Write out the entries verbatim and leave the images out of the copy.

» Listed entries:
==*==

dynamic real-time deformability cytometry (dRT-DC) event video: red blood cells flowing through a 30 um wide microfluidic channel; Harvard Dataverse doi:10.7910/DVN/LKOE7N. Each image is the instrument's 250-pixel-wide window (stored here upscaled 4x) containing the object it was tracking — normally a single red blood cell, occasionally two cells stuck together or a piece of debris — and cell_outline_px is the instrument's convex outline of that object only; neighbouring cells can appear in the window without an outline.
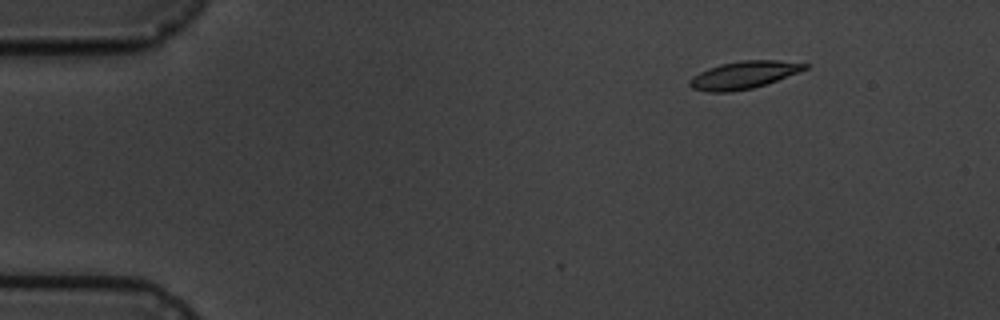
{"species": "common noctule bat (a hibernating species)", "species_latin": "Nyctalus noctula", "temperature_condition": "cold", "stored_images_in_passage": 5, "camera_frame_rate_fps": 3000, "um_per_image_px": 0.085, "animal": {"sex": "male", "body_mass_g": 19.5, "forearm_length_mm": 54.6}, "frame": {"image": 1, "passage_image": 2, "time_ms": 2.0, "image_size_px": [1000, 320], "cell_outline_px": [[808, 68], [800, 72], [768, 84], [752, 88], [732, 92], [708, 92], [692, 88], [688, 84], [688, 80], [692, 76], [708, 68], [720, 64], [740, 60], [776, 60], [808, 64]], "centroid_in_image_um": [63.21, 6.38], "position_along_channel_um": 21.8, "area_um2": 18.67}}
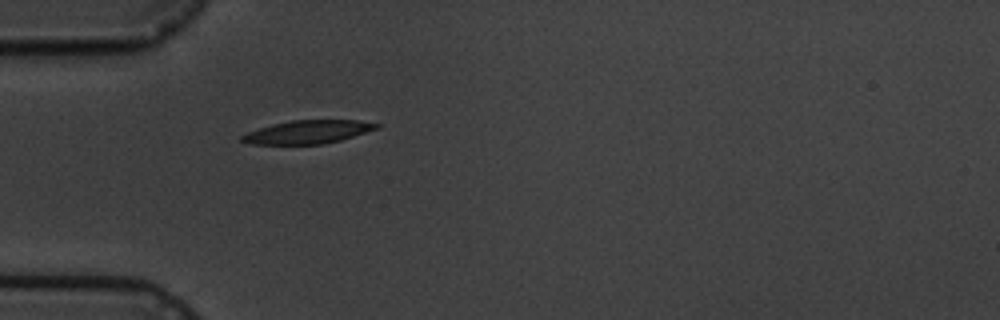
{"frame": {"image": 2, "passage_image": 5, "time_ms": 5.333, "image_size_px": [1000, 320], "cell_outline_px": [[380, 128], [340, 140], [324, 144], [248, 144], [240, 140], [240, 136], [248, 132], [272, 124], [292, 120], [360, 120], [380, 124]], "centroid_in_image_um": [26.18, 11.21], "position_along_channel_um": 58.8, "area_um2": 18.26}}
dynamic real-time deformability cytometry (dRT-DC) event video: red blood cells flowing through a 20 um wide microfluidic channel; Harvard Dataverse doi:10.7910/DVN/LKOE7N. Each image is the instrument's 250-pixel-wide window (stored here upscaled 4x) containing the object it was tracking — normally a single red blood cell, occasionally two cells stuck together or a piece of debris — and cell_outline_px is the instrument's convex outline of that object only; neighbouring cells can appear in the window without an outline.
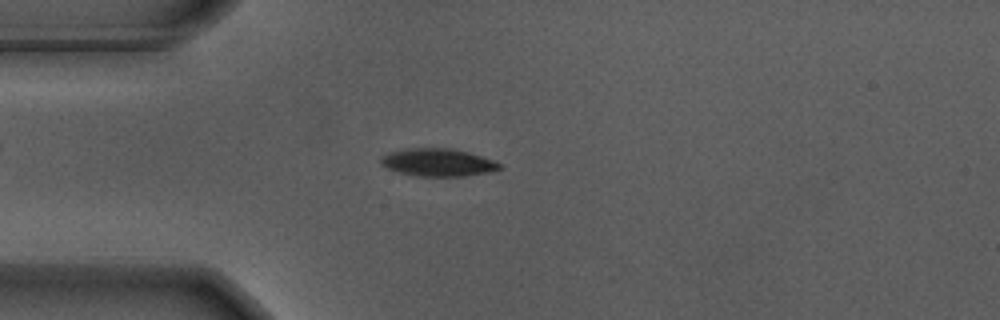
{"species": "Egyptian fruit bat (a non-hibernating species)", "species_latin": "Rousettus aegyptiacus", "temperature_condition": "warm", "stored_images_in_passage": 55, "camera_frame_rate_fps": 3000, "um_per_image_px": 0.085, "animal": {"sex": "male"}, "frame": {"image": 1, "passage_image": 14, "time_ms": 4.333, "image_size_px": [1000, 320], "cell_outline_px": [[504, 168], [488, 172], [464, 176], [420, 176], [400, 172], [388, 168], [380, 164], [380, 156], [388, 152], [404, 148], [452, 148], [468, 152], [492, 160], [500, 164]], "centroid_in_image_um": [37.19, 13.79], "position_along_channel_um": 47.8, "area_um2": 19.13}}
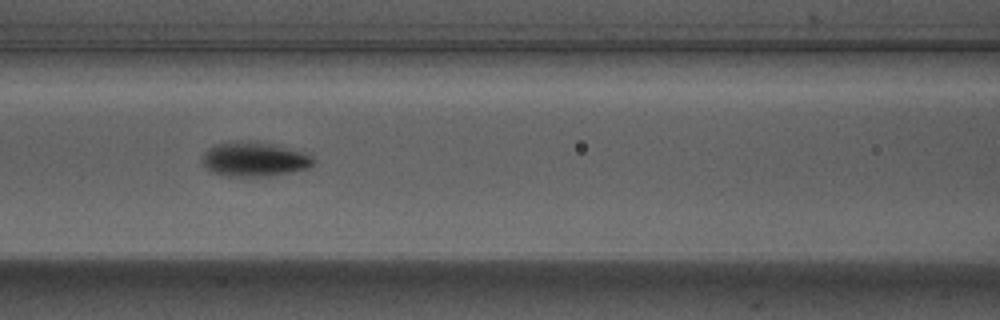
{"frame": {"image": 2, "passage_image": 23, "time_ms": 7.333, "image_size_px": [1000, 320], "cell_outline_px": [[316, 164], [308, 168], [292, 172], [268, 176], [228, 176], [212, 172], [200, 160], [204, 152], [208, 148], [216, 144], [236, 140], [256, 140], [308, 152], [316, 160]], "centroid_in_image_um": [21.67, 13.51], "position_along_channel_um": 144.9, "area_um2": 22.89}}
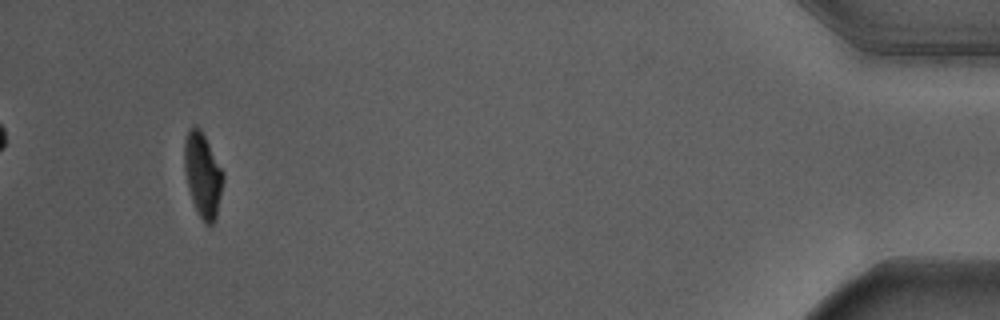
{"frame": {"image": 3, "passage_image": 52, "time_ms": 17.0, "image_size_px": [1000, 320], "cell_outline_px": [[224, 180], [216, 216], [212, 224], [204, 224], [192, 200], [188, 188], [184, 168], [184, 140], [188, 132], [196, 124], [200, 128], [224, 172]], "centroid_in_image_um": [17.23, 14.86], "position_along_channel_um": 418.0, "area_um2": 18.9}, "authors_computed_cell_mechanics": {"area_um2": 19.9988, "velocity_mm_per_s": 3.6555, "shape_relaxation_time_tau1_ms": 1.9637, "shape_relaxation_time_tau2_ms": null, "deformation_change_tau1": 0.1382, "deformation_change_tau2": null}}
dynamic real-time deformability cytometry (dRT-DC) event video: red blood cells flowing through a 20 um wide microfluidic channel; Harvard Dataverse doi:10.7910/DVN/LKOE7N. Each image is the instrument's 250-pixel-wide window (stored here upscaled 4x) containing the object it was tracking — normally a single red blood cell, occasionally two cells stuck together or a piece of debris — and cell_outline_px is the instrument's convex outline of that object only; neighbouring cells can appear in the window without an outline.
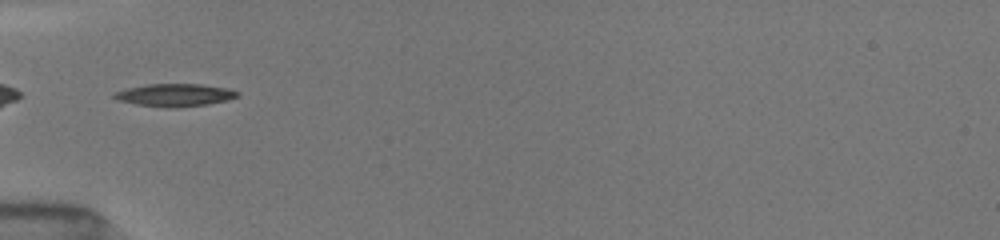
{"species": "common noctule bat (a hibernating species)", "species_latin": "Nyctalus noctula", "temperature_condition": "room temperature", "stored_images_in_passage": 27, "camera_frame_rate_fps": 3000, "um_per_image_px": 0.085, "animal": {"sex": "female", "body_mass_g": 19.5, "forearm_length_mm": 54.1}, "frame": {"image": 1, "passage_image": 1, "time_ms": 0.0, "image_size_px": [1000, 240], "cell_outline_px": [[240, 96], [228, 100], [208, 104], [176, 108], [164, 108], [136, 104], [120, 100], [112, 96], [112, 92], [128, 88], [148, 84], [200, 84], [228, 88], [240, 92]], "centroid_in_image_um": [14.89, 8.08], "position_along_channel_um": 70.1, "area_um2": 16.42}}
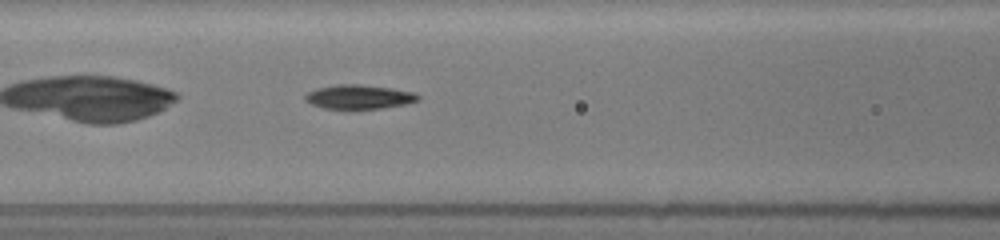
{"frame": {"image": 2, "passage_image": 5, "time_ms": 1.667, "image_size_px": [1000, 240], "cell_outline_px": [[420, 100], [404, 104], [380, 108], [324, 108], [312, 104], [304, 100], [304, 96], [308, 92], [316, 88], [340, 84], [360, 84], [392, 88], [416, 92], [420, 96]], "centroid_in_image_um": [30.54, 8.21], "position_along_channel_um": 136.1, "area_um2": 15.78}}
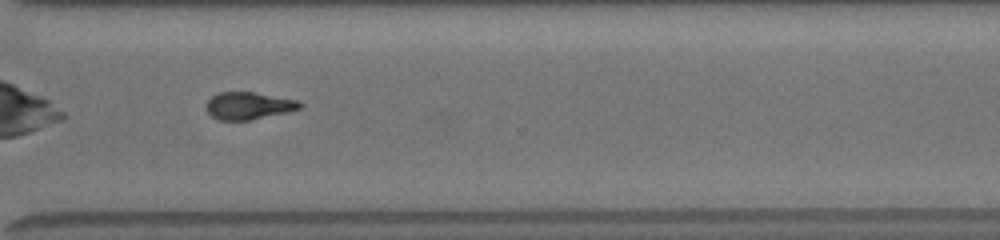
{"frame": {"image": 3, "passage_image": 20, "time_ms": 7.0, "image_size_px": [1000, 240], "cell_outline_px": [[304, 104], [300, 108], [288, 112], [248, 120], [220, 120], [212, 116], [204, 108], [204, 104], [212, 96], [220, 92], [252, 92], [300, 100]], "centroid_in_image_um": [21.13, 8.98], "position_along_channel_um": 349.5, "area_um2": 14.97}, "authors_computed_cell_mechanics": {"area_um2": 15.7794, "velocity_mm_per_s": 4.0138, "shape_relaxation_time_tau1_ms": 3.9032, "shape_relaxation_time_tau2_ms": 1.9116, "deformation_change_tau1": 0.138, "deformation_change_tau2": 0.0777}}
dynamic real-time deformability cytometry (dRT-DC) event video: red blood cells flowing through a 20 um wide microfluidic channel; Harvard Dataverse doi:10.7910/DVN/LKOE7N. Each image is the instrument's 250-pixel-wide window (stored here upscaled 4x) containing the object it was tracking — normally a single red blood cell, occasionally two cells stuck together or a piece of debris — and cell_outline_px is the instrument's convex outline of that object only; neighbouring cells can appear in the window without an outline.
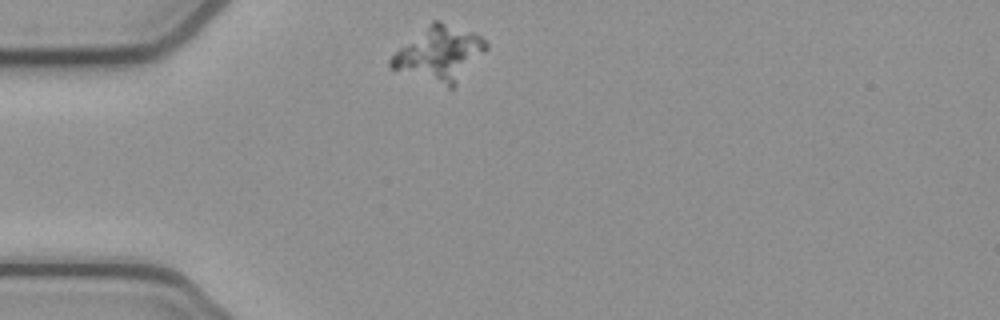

==*==

» The result:
dynamic real-time deformability cytometry (dRT-DC) event video: red blood cells flowing through a 30 um wide microfluidic channel; Harvard Dataverse doi:10.7910/DVN/LKOE7N. Each image is the instrument's 250-pixel-wide window (stored here upscaled 4x) containing the object it was tracking — normally a single red blood cell, occasionally two cells stuck together or a piece of debris — and cell_outline_px is the instrument's convex outline of that object only; neighbouring cells can appear in the window without an outline.
{"species": "common noctule bat (a hibernating species)", "species_latin": "Nyctalus noctula", "temperature_condition": "cold", "stored_images_in_passage": 5, "camera_frame_rate_fps": 3000, "um_per_image_px": 0.085, "animal": {"sex": "male", "body_mass_g": 19.5, "forearm_length_mm": 54.6}, "frame": {"image": 1, "passage_image": 2, "time_ms": 2.0, "image_size_px": [1000, 320], "cell_outline_px": [[808, 68], [800, 72], [768, 84], [752, 88], [732, 92], [708, 92], [692, 88], [688, 84], [688, 80], [692, 76], [708, 68], [720, 64], [740, 60], [776, 60], [808, 64]], "centroid_in_image_um": [63.21, 6.38], "position_along_channel_um": 21.8, "area_um2": 18.67}}
{"frame": {"image": 2, "passage_image": 5, "time_ms": 5.333, "image_size_px": [1000, 320], "cell_outline_px": [[380, 128], [340, 140], [324, 144], [248, 144], [240, 140], [240, 136], [248, 132], [272, 124], [292, 120], [360, 120], [380, 124]], "centroid_in_image_um": [26.18, 11.21], "position_along_channel_um": 58.8, "area_um2": 18.26}}
dynamic real-time deformability cytometry (dRT-DC) event video: red blood cells flowing through a 20 um wide microfluidic channel; Harvard Dataverse doi:10.7910/DVN/LKOE7N. Each image is the instrument's 250-pixel-wide window (stored here upscaled 4x) containing the object it was tracking — normally a single red blood cell, occasionally two cells stuck together or a piece of debris — and cell_outline_px is the instrument's convex outline of that object only; neighbouring cells can appear in the window without an outline.
{"species": "Egyptian fruit bat (a non-hibernating species)", "species_latin": "Rousettus aegyptiacus", "temperature_condition": "warm", "stored_images_in_passage": 55, "camera_frame_rate_fps": 3000, "um_per_image_px": 0.085, "animal": {"sex": "male"}, "frame": {"image": 1, "passage_image": 14, "time_ms": 4.333, "image_size_px": [1000, 320], "cell_outline_px": [[504, 168], [488, 172], [464, 176], [420, 176], [400, 172], [388, 168], [380, 164], [380, 156], [388, 152], [404, 148], [452, 148], [468, 152], [492, 160], [500, 164]], "centroid_in_image_um": [37.19, 13.79], "position_along_channel_um": 47.8, "area_um2": 19.13}}
{"frame": {"image": 2, "passage_image": 23, "time_ms": 7.333, "image_size_px": [1000, 320], "cell_outline_px": [[316, 164], [308, 168], [292, 172], [268, 176], [228, 176], [212, 172], [200, 160], [204, 152], [208, 148], [216, 144], [236, 140], [256, 140], [308, 152], [316, 160]], "centroid_in_image_um": [21.67, 13.51], "position_along_channel_um": 144.9, "area_um2": 22.89}}
{"frame": {"image": 3, "passage_image": 52, "time_ms": 17.0, "image_size_px": [1000, 320], "cell_outline_px": [[224, 180], [216, 216], [212, 224], [204, 224], [192, 200], [188, 188], [184, 168], [184, 140], [188, 132], [196, 124], [200, 128], [224, 172]], "centroid_in_image_um": [17.23, 14.86], "position_along_channel_um": 418.0, "area_um2": 18.9}, "authors_computed_cell_mechanics": {"area_um2": 19.9988, "velocity_mm_per_s": 3.6555, "shape_relaxation_time_tau1_ms": 1.9637, "shape_relaxation_time_tau2_ms": null, "deformation_change_tau1": 0.1382, "deformation_change_tau2": null}}
dynamic real-time deformability cytometry (dRT-DC) event video: red blood cells flowing through a 20 um wide microfluidic channel; Harvard Dataverse doi:10.7910/DVN/LKOE7N. Each image is the instrument's 250-pixel-wide window (stored here upscaled 4x) containing the object it was tracking — normally a single red blood cell, occasionally two cells stuck together or a piece of debris — and cell_outline_px is the instrument's convex outline of that object only; neighbouring cells can appear in the window without an outline.
{"species": "common noctule bat (a hibernating species)", "species_latin": "Nyctalus noctula", "temperature_condition": "room temperature", "stored_images_in_passage": 27, "camera_frame_rate_fps": 3000, "um_per_image_px": 0.085, "animal": {"sex": "female", "body_mass_g": 19.5, "forearm_length_mm": 54.1}, "frame": {"image": 1, "passage_image": 1, "time_ms": 0.0, "image_size_px": [1000, 240], "cell_outline_px": [[240, 96], [228, 100], [208, 104], [176, 108], [164, 108], [136, 104], [120, 100], [112, 96], [112, 92], [128, 88], [148, 84], [200, 84], [228, 88], [240, 92]], "centroid_in_image_um": [14.89, 8.08], "position_along_channel_um": 70.1, "area_um2": 16.42}}
{"frame": {"image": 2, "passage_image": 5, "time_ms": 1.667, "image_size_px": [1000, 240], "cell_outline_px": [[420, 100], [404, 104], [380, 108], [324, 108], [312, 104], [304, 100], [304, 96], [308, 92], [316, 88], [340, 84], [360, 84], [392, 88], [416, 92], [420, 96]], "centroid_in_image_um": [30.54, 8.21], "position_along_channel_um": 136.1, "area_um2": 15.78}}
{"frame": {"image": 3, "passage_image": 20, "time_ms": 7.0, "image_size_px": [1000, 240], "cell_outline_px": [[304, 104], [300, 108], [288, 112], [248, 120], [220, 120], [212, 116], [204, 108], [204, 104], [212, 96], [220, 92], [252, 92], [300, 100]], "centroid_in_image_um": [21.13, 8.98], "position_along_channel_um": 349.5, "area_um2": 14.97}, "authors_computed_cell_mechanics": {"area_um2": 15.7794, "velocity_mm_per_s": 4.0138, "shape_relaxation_time_tau1_ms": 3.9032, "shape_relaxation_time_tau2_ms": 1.9116, "deformation_change_tau1": 0.138, "deformation_change_tau2": 0.0777}}
dynamic real-time deformability cytometry (dRT-DC) event video: red blood cells flowing through a 20 um wide microfluidic channel; Harvard Dataverse doi:10.7910/DVN/LKOE7N. Each image is the instrument's 250-pixel-wide window (stored here upscaled 4x) containing the object it was tracking — normally a single red blood cell, occasionally two cells stuck together or a piece of debris — and cell_outline_px is the instrument's convex outline of that object only; neighbouring cells can appear in the window without an outline.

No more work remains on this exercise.